READING TEXT |
--- START ---
The previous post in this series may be found here: https://memoirandremains.wordpress.com/2013/10/29/jonathan-edwards-the-preacher-part-ii/

Jonathan Edwards’ sermons were structured around theological content and commitment, “From first to last the sermons were, therefore, theological. There is nothing of the essayist or the superficial exhorter. If he did not begin with ‘life situations’ the life-situation was dealt with realistically in light of doctrine” (Trunball, 85).

Yet, such preaching was neither manipulative nor dull. Edwards did seek to affect the mind and heart:

Edwards was a striking combination of searching logic with a vivid, oriental imagination. This was kindled by strong, religious emotion founded upon a triumphant experience of conversion. Intellectual acumen, emotional intensity, and experimental faith—these together made him powerful. Trunball, 89.

But Edwards followed the biblical pattern of laying out the sermon as the means by which God works. Edwards did seek a definite transformation, but he sought it by means of the Spirit working through the Word, and otherwise:

The soul of reformation comes from the reformation of the soul. He was concerned to move the individual first of all. He believed profoundly in the sermon as the agency of conversion. Until men were converted, they remained listless and dull concerning the moral and social issues of the day. So he reasoned. Doctrinal preaching was never an end in itself. The special emphasis on the divine sovereignty was not a fad, but the basis of the belief that only as men recognize God’s dominion over life will they be moved to act to change the social order over which they have dominion. Trunball, 91

Trunball notes three elements of Edwards’ preaching. First, Edwards appealed to the affections, the desires of his hearers, “He believed that unless a man was moved by some affection he was by nature inactive” (Trunball, 96).  To achieve this end, Edwards both laid out the glory to had in Christ and the misery of such a loss.

“The second feature in his aim was to awaken the conscience for a verdict” (Trunball, 96).  Edwards did not seek a passive hearer, he intended for the hearer to make a decision concerning the matter set forth:

The purpose, then, was to foster in his hearers a warm, emotional type of religion, touched and vivified by a sense of personal and immediate communion with God (Trunball, 97).

Third, Edwards set forth a three-fold argument.
--- END ---
RECORDED DATA |
--- START ---
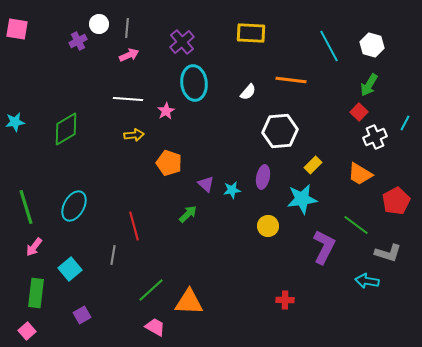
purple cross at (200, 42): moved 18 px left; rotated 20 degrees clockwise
--- END ---
INSTRUCTIONS FOR THE TASK |
Write out, word for word, the part of the post on Jonathan Edwards' preaching that runs from "The previous post" to "powerful. Trunball, 89.".

COMPLETED EXERCISE |
The previous post in this series may be found here: https://memoirandremains.wordpress.com/2013/10/29/jonathan-edwards-the-preacher-part-ii/

Jonathan Edwards’ sermons were structured around theological content and commitment, “From first to last the sermons were, therefore, theological. There is nothing of the essayist or the superficial exhorter. If he did not begin with ‘life situations’ the life-situation was dealt with realistically in light of doctrine” (Trunball, 85).

Yet, such preaching was neither manipulative nor dull. Edwards did seek to affect the mind and heart:

Edwards was a striking combination of searching logic with a vivid, oriental imagination. This was kindled by strong, religious emotion founded upon a triumphant experience of conversion. Intellectual acumen, emotional intensity, and experimental faith—these together made him powerful. Trunball, 89.